__Instructions for the task__
Copy word for word the lines in the rows below, from the line with "left wrist: (1062, 570, -28)" up to and including the line with "right knee: (1124, 630, -9)", and nothing else.

━━━━

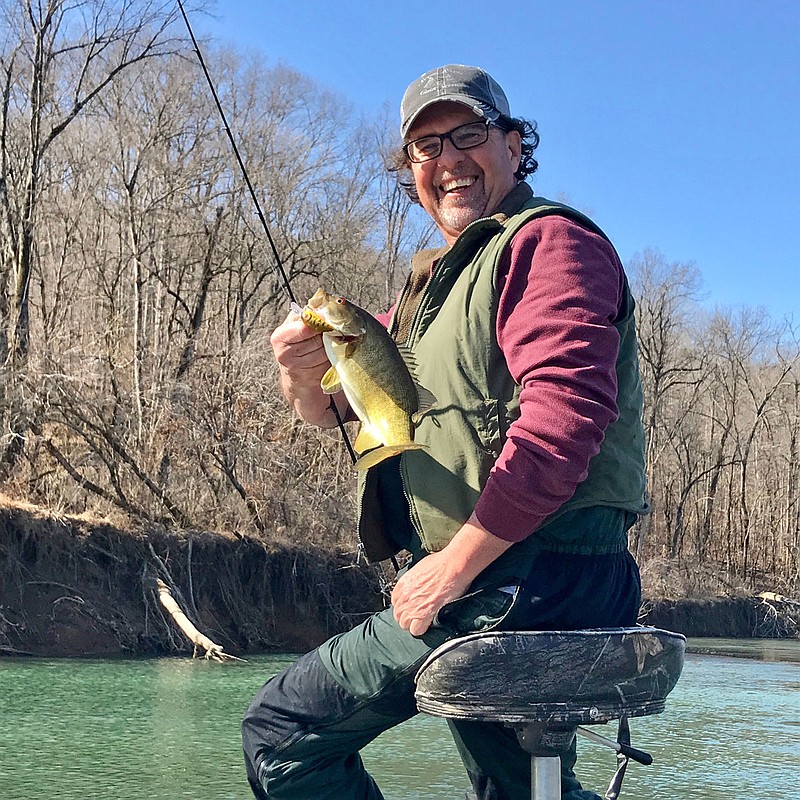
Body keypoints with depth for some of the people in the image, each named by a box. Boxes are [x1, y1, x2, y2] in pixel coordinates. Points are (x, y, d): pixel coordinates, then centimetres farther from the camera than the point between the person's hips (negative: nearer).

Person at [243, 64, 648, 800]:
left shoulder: (548, 240, -7)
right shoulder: (434, 282, 22)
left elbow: (566, 411, -23)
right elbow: (337, 409, 16)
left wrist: (457, 562, -22)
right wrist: (305, 372, -9)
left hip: (525, 580, -10)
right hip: (514, 590, 10)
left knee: (282, 729, -8)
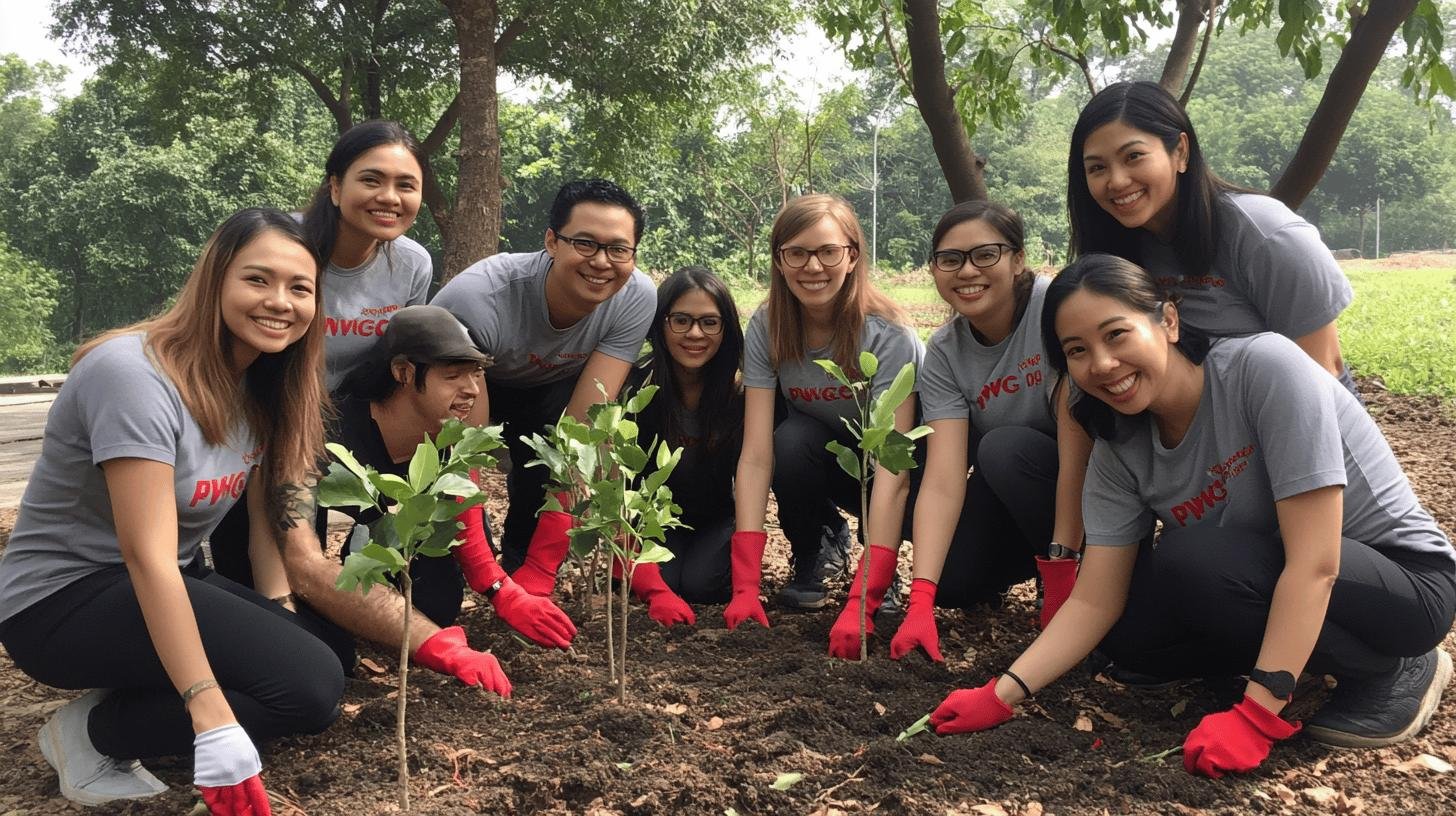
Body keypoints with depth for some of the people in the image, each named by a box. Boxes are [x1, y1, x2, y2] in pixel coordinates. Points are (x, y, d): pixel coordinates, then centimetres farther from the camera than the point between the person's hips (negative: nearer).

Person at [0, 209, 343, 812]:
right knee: (310, 686, -23)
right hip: (63, 600, -8)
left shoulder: (261, 389, 2)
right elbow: (149, 559, -30)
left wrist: (277, 622, -9)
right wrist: (215, 723, -34)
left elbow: (267, 519, 5)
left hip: (168, 589, 8)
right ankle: (91, 734, -5)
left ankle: (124, 698, 3)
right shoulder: (135, 375, -24)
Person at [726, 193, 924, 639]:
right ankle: (815, 554, -3)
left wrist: (861, 603, -46)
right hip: (820, 455, 3)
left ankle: (877, 576, 2)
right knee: (791, 439, -32)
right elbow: (756, 455, -26)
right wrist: (745, 586, -35)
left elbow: (893, 468, -37)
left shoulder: (889, 335, -29)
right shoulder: (766, 329, -20)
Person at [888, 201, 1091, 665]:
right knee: (952, 580, -17)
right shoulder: (943, 353, -11)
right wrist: (920, 602, -30)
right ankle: (1032, 562, 16)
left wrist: (1062, 570, -28)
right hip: (1011, 492, 4)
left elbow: (1077, 440, -28)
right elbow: (943, 482, -20)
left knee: (1004, 448, -30)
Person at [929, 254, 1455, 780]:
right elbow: (1094, 602, -8)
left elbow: (1315, 563, -30)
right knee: (1124, 630, -9)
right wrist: (1001, 696, -18)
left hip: (1409, 582, -6)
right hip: (1275, 591, 6)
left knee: (1191, 558, -28)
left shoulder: (1264, 367, -27)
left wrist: (1256, 717, -32)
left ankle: (1392, 671, -7)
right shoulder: (1118, 450, -8)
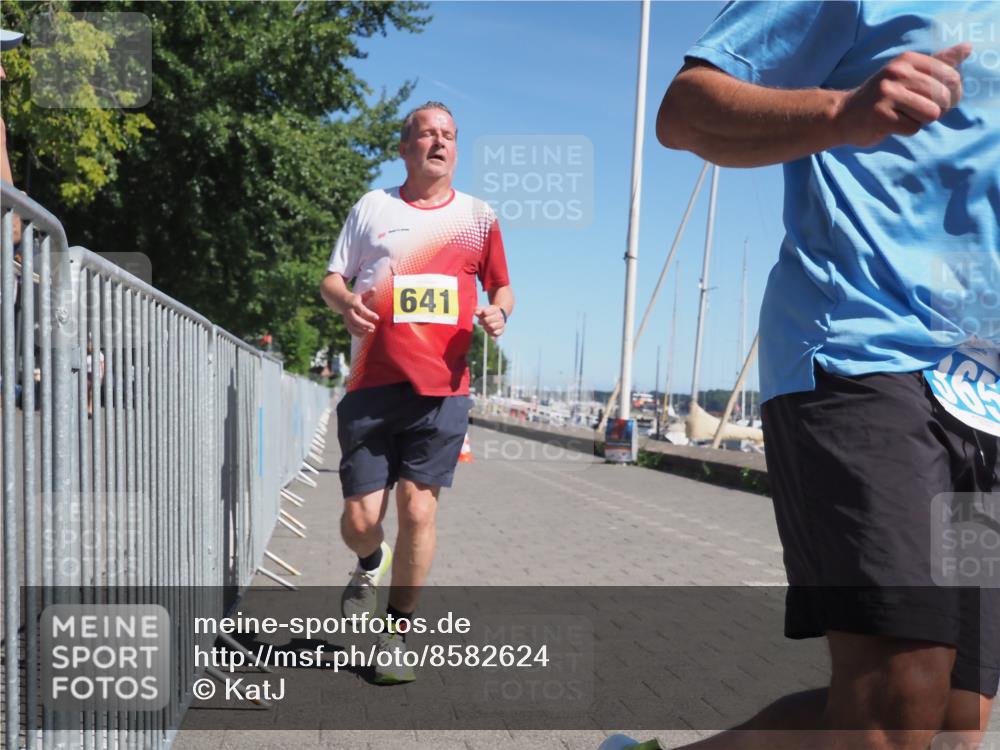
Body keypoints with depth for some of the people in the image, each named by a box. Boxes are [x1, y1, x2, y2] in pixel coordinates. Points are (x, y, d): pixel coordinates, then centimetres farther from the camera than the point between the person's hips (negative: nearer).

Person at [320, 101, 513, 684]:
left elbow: (501, 287, 19)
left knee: (418, 508, -5)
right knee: (361, 517, 1)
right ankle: (371, 564, 39)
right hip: (372, 386, 1)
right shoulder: (372, 207, 11)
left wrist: (498, 313, -5)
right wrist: (345, 300, -12)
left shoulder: (478, 216, 12)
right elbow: (332, 279, 12)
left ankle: (398, 632, 14)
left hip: (442, 389, 0)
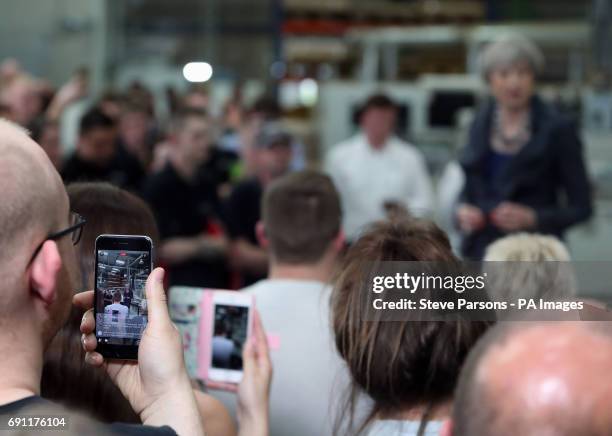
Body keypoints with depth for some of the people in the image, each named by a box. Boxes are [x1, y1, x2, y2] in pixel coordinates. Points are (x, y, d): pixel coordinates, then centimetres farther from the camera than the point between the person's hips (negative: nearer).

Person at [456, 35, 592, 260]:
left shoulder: (557, 129, -6)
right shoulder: (482, 123, 8)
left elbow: (581, 206, -3)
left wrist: (532, 218, -17)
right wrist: (463, 210, -2)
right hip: (481, 248, 4)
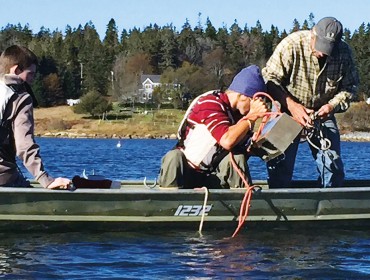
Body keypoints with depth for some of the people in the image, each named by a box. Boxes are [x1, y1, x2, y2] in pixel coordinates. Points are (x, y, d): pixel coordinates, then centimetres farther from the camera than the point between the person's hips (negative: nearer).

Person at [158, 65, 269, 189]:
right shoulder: (210, 103, -16)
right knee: (173, 158, -37)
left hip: (212, 177, 6)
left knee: (237, 158, -21)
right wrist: (251, 116, -20)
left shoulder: (239, 112, 6)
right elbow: (227, 141, -32)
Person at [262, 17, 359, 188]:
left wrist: (333, 106, -21)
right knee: (280, 164, -8)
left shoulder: (344, 53, -12)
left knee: (333, 164, -2)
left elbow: (349, 87, -1)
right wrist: (291, 105, -31)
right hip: (288, 112, -3)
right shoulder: (292, 45, -23)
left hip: (323, 114, 3)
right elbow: (269, 78, -21)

━━━━

__Solution for this exercise__
left wrist: (1062, 570, -28)
right hip: (1011, 492, 4)
left elbow: (1077, 440, -28)
right elbow: (943, 482, -20)
left knee: (1004, 448, -30)
Person at [929, 254, 1455, 780]:
right elbow: (1094, 602, -8)
left elbow: (1315, 563, -30)
right knee: (1124, 630, -9)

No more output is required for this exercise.